Which is just bullshit. We’re still being monitored, we’re still being controlled, we have not gotten anywhere close to fully getting rid of the Orwellian surveillance state that the United States has morphed into in the past decades.
There is still too much room for invading the privacy of completely mundane and non-terrorism related people in this bill, and that cannot stand, especially not after the unveilings of the past few years. It is incomprehensible to me how this farce of a reform bill can be hailed as the greatest limitation of American intelligence agencies of the century. Sure, it is the first such reform this century, but this does not automatically make it a historic victory for civil liberties and privacy. It just makes it historic, which ultimately doesn’t mean shit. Symbolic changes are nice to look at and easy to implement, but in the end do not change anything in praxis.
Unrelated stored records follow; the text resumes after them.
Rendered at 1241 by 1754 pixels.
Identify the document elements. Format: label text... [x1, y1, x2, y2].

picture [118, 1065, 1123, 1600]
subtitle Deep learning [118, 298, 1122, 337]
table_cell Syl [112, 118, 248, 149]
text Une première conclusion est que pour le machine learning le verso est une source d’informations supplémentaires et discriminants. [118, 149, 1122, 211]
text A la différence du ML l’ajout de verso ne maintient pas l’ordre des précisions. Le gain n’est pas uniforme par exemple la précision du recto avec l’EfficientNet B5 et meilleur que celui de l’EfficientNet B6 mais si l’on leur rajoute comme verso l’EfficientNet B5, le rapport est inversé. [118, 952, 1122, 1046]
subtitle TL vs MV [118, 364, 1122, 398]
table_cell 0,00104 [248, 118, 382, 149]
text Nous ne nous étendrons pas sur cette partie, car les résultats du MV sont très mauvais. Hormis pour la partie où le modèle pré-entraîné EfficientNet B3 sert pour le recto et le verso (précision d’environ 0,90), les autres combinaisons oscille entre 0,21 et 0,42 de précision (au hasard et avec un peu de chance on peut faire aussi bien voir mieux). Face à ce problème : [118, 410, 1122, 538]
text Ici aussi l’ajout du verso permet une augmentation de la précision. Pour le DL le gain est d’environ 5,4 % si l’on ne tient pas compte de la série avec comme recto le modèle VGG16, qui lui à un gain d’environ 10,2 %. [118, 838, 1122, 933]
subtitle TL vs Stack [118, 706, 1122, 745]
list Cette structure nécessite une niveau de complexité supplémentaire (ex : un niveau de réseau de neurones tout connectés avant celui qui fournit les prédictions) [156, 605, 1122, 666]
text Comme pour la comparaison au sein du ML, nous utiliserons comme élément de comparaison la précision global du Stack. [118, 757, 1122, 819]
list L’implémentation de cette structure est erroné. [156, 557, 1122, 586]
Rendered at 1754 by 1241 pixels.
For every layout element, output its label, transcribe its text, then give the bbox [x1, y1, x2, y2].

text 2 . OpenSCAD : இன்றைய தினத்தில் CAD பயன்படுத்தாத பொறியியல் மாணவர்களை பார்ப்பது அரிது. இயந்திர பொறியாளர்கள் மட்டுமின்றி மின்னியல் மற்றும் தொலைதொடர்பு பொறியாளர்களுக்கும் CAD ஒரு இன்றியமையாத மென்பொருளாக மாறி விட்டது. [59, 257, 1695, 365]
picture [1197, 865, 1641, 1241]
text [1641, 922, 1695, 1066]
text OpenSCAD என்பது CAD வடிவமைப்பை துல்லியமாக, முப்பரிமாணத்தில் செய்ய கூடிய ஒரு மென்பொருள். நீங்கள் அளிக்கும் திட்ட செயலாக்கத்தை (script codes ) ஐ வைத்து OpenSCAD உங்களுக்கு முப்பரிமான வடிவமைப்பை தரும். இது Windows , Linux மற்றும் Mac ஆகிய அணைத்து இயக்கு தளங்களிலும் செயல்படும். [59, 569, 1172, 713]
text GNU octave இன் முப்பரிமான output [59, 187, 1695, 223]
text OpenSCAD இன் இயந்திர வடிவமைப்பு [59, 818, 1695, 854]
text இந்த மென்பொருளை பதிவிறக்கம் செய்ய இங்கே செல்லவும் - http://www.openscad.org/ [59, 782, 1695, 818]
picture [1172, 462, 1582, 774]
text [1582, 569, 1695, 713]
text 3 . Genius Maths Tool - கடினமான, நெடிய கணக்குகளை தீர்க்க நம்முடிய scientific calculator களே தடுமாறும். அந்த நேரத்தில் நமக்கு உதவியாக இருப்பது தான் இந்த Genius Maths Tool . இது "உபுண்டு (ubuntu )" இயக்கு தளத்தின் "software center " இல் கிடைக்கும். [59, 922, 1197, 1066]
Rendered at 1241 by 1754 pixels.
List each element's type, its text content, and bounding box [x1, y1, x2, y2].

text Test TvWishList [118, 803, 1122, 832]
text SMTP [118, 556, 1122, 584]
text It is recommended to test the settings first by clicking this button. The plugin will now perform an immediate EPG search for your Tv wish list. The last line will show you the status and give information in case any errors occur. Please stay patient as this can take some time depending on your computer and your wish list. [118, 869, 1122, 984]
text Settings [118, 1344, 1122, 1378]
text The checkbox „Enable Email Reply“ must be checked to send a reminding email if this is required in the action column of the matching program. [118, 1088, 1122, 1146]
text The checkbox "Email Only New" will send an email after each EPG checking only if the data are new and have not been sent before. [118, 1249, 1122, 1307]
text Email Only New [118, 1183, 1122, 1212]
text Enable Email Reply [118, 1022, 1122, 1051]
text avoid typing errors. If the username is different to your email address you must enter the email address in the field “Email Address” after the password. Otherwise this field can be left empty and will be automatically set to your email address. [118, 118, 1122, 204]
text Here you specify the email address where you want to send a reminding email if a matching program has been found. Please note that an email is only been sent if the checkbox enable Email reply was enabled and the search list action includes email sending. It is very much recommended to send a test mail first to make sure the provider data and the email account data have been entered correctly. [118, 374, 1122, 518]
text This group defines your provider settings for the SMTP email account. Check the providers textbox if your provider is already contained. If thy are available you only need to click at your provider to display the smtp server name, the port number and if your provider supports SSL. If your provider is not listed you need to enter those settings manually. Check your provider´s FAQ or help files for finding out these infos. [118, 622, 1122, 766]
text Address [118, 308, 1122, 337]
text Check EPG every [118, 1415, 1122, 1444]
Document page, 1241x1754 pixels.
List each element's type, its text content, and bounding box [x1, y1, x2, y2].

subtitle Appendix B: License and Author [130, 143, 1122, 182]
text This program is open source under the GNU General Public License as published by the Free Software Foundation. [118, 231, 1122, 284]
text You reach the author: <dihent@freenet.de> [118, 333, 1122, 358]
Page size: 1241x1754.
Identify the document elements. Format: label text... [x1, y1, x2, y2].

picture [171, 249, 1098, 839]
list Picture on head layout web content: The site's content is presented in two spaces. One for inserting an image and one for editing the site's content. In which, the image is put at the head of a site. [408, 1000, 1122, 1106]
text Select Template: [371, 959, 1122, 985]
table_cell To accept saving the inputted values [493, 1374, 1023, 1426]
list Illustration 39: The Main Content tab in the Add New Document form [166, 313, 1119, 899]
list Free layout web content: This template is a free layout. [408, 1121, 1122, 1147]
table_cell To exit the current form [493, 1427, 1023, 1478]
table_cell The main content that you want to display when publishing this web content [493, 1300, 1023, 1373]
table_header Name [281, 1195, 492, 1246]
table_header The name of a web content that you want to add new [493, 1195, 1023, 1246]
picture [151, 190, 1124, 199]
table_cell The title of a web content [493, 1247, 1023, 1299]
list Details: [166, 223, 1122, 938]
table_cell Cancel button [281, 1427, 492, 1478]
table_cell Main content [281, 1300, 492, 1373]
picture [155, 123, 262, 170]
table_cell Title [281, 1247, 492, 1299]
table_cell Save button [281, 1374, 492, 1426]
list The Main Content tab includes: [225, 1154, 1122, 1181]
Data is still being collected, phones are being tapped, emails read, and locations tracked. Nothing has changed, except that the expiration of the meanest parts of the Patriot Act were deferred and that the NSA is now getting its metadata collection program back online for another six months. Great job.
The NSA scandal is far from over, and I really hope that more reform measures will follow this first, failed attempt at one, because resting on the laurels of this wanna-be change would be a disastrous sign of apathy and ignorance within the governing bodies. But that would not be the first time and wouldn’t surprise me in the least. I was generally not surprised by this news at all, seeing as it is not surprising anymore that bills that undermine the people’s rights are passed with a great round of applause for keeping the country safe and doing oh-so-much to protect the civil population from Big Data.
It’s not even worth getting angry about anymore, being cynical about it is the better way to go if you ask me; the surveillance state is here, our SmartTV is Orwell’s telescreen, and the NSA is just a clever acronym for Thought Police. There is no joy in me today, and I really hope that this USA Freedom Act will at least spark a wave of further reforms that will actually change something, otherwise we’ll keep being stuck in the same damn rut that has kept the world under close observation since 2001.
So, closing the frame, Obama has either not read the thing in its entirety or is too blinded by its name and vague content to realize what he actually signed in the name of “civil liberties and privacy of the American people”.